=== Task instructions ===
[a] In the reply about ARIA and HTML attributes, what does the absence of a boolean attribute represent?
[b] Please write out the ARIA and HTML reply again, starting at "On 12-06-04 8:17" and ending at "the false value.", and substitute "binary" for each "boolean".

=== Document passage ===
Re: Questions on ARIA and HTML interactions for aria-required and aria-invalid

On 12-06-04 8:17 PM, Cynthia Shelly wrote:
>
> Less clear is this case, where the HTML “required” attribute is not 
> present.
>
> <input type=text aria-required=true>
>

The problem is because of the way boolean attributes work in HTML5. 
HTML5 doesn't require boolean attributes to equal 'true' or 'false', 
just that they be present or absent. Quoting HTML5 [1]:

> The presence of a boolean attribute on an element represents the true 
> value, and the absence of the attribute represents the false value.

Thus, in order to mark an <input> as not required, authors leave out the 
@required attribute.

> Does “available” mean that the element supports that attribute, or 
> that the attribute is present in the current instance of markup?

=== Recorded data ===
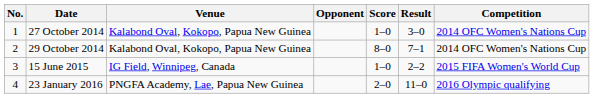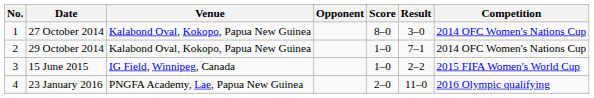27 October 2014 | Score: 1–0 -> 8–0
29 October 2014 | Score: 8–0 -> 1–0
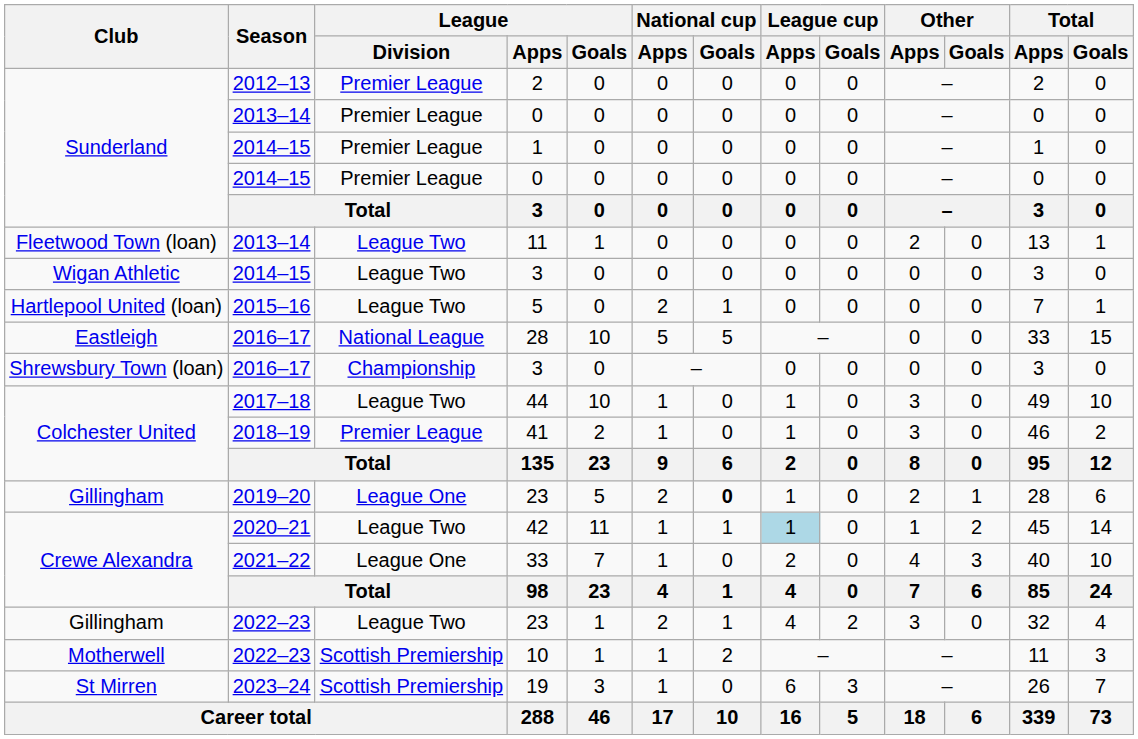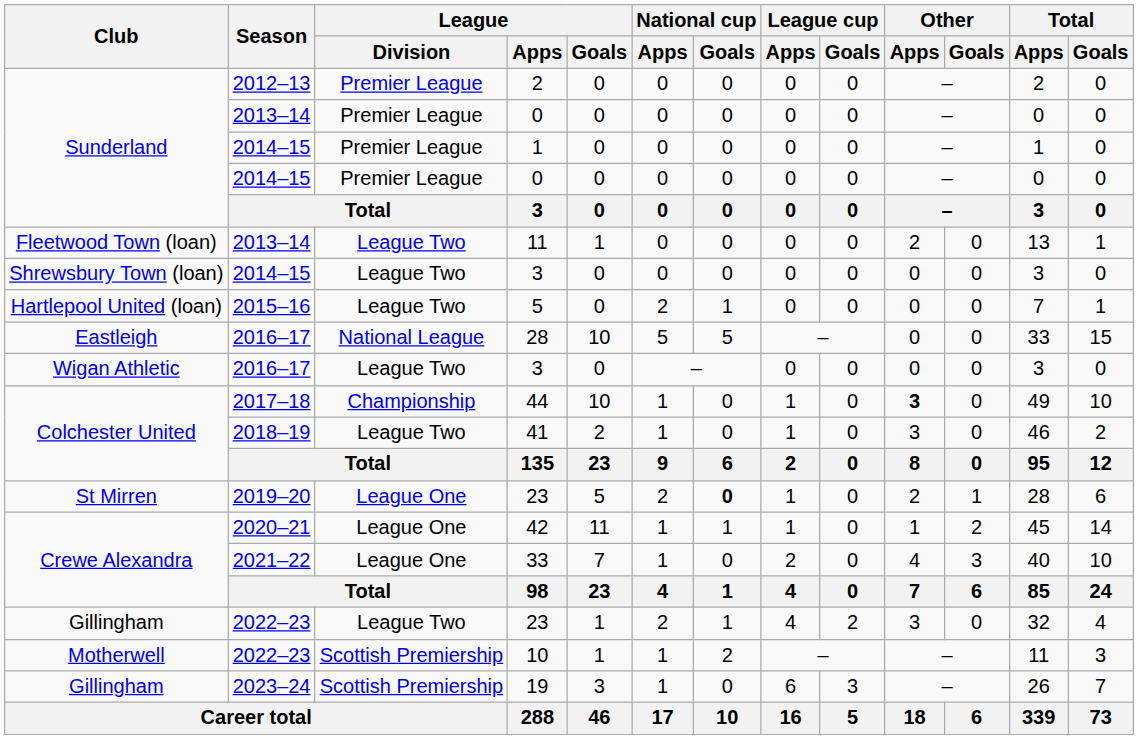2014–15 / 3 | Club: Wigan Athletic -> Shrewsbury Town (loan)
2016–17 / 3 | Club: Shrewsbury Town (loan) -> Wigan Athletic
2016–17 / 3 | League / Division: Championship -> League Two
44 | League / Division: League Two -> Championship
44 | Other / Apps: normal -> bold
41 | League / Division: Premier League -> League Two
2019–20 / 23 | Club: Gillingham -> St Mirren
42 | League / Division: League Two -> League One
42 | League cup / Apps: lightblue background -> no background
19 | Club: St Mirren -> Gillingham
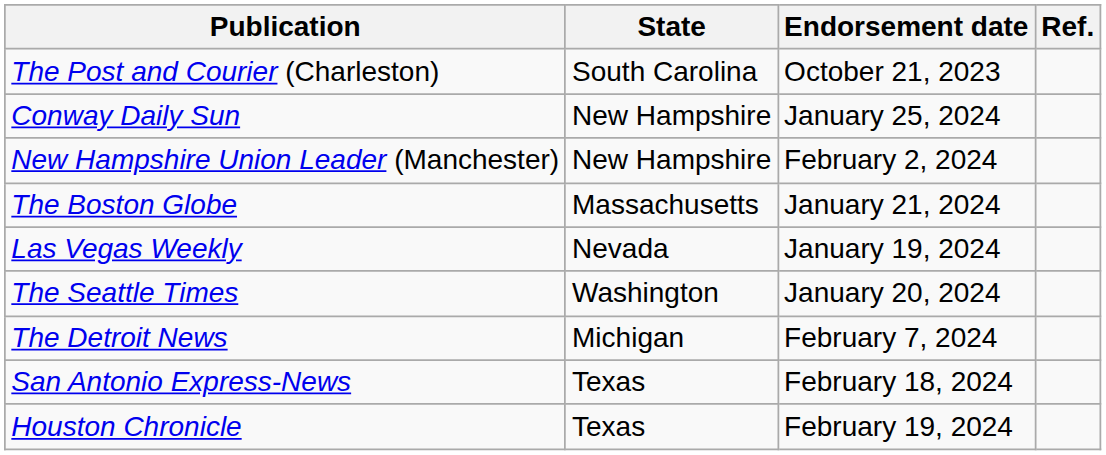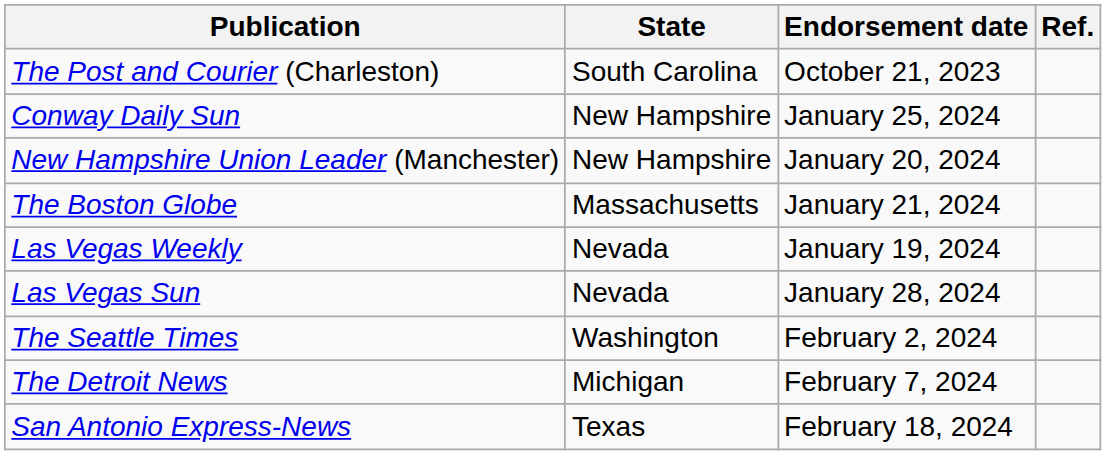New Hampshire Union Leader (Manchester) | Endorsement date: February 2, 2024 -> January 20, 2024
+ row: Las Vegas Sun | Nevada | January 28, 2024
The Seattle Times | Endorsement date: January 20, 2024 -> February 2, 2024
- row: Houston Chronicle | Texas | February 19, 2024
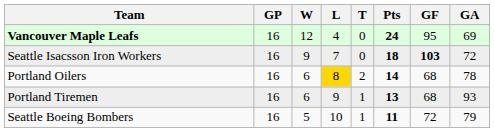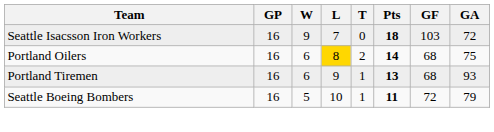- row: Vancouver Maple Leafs | 16 | 12 | 4 | 0 | 24 | 95 | 69
Seattle Isacsson Iron Workers | GF: bold -> normal
Portland Oilers | GA: 78 -> 75
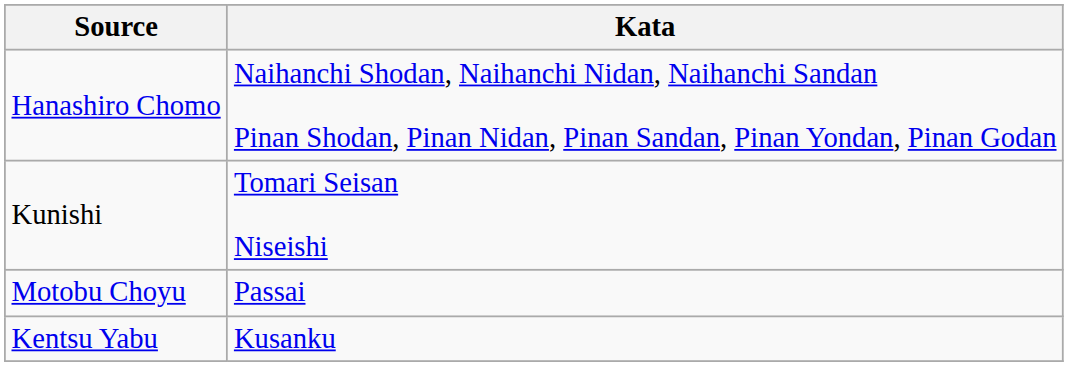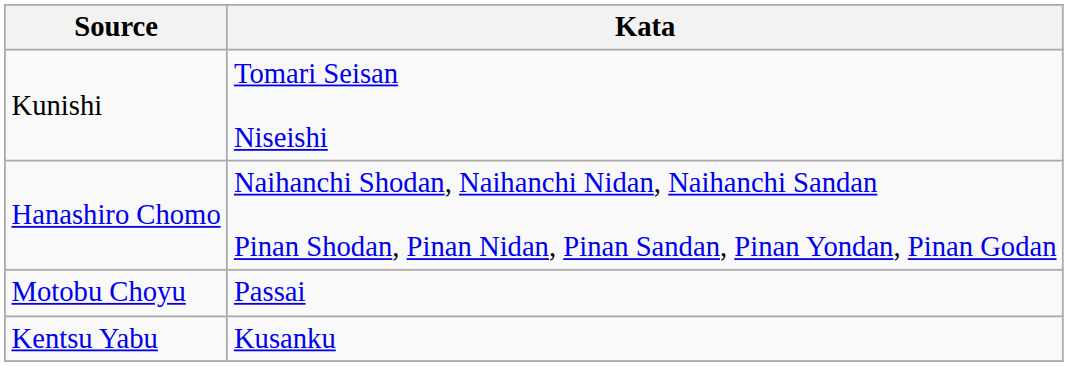rows swapped: Hanashiro Chomo <-> Kunishi
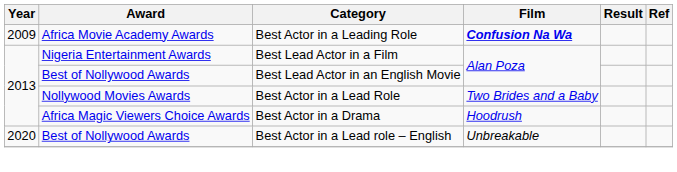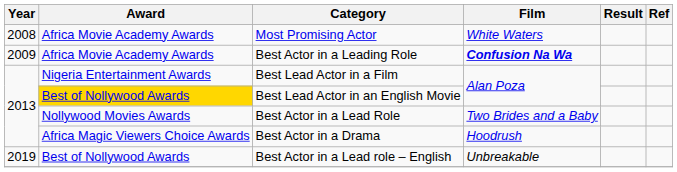+ row: 2008 | Africa Movie Academy Awards | Most Promising Actor | White Waters
Best Lead Actor in an English Movie | Award: no background -> gold background
Best Actor in a Lead role – English | Year: 2020 -> 2019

=== Solution set ===
[a] The false value.

[b]
On 12-06-04 8:17 PM, Cynthia Shelly wrote:
>
> Less clear is this case, where the HTML “required” attribute is not 
> present.
>
> <input type=text aria-required=true>
>

The problem is because of the way binary attributes work in HTML5. 
HTML5 doesn't require binary attributes to equal 'true' or 'false', 
just that they be present or absent. Quoting HTML5 [1]:

> The presence of a binary attribute on an element represents the true 
> value, and the absence of the attribute represents the false value.